- Born: Walter Wilhelm Karl Ernst Rilla 22 August 1894 Neunkirchen, German Empire
- Died: 21 November 1980 (aged 86) Rosenheim, West Germany
- Other name: Walther Rilla
- Occupation: Actor
- Years active: 1922–1977 (film)

= Walter Rilla =

German actor (1894–1980)

Walter Rilla (22 August 1894 - 21 November 1980) was a German film actor. He appeared in more than 130 films between 1922 and 1977. He was born in Neunkirchen, Germany and died in Rosenheim, Germany.

==Career==
Rilla began his acting career on the German stage, then debuted in film during the silent era. This included an early role for him in Friedrich Wilhelm Murnau's The Grand Duke's Finances in 1924. Following the rise of the Nazi Party to power in 1933, Rilla, a member of the communist party, immigrated in 1936 to Britain and became a regular performer in British films often in villainous or aristocratic roles. Both during and after the Second World War he played Nazi officers or agents.

From the 1950s onwards he returned to West Germany to appear in films and on television, alternating this with continued roles in British cinema. He was the father of film director Wolf Rilla, who directed him in the 1963 film Cairo.
++++++++
Study questions.
• A. According to the Walter Rilla biography, in what year did he immigrate to Britain?
• B. Echo everything in the Walter Rilla biography from "- Born: Walter" down to "German actor (1894–1980)".
• C. Turn the paragraph of the Walter Rilla biography that begins "Rilla began his acting career" into a short bulleted list that keeps its main facts.

Dataset excerpt.
++++++++
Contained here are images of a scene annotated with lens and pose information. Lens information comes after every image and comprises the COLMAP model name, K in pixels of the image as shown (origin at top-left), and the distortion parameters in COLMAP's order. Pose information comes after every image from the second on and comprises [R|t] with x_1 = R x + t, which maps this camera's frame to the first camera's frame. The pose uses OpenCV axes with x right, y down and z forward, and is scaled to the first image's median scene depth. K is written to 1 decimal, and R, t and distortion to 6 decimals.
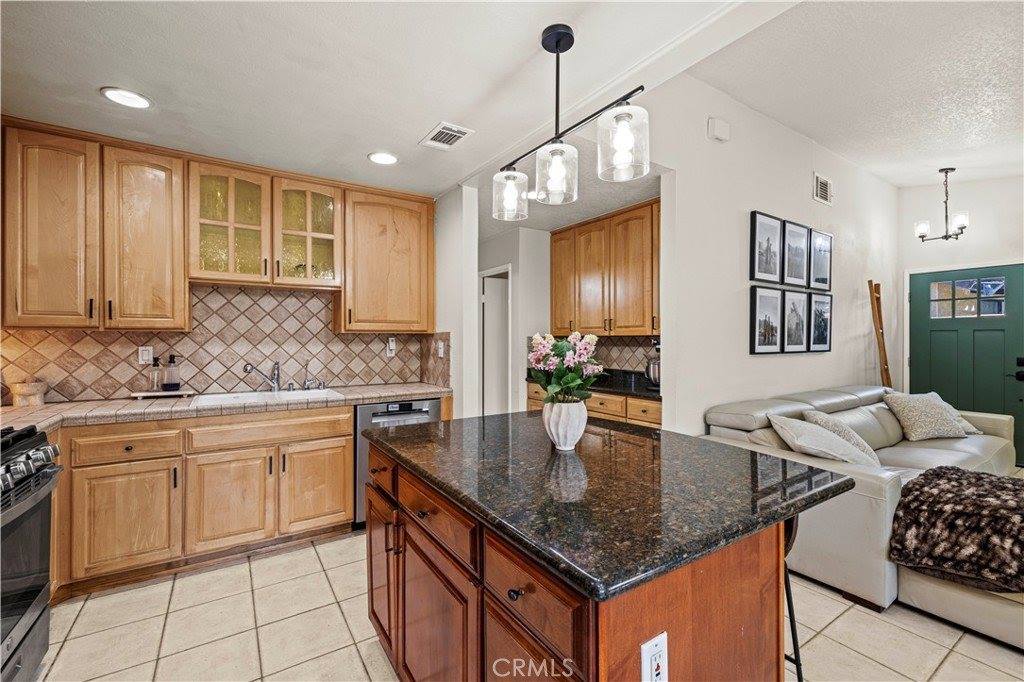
++++++++
Solution set.
• A. 1936

• B.
- Born: Walter Wilhelm Karl Ernst Rilla 22 August 1894 Neunkirchen, German Empire
- Died: 21 November 1980 (aged 86) Rosenheim, West Germany
- Other name: Walther Rilla
- Occupation: Actor
- Years active: 1922–1977 (film)

= Walter Rilla =

German actor (1894–1980)

• C.
- Started acting on the German stage, then moved into silent films
- Had an early role in Friedrich Wilhelm Murnau's The Grand Duke's Finances (1924)
- Was a member of the communist party; after the Nazis took power in 1933, he immigrated to Britain in 1936
- Became a regular in British films, often in villainous or aristocratic roles
- Played Nazi officers or agents during and after the Second World War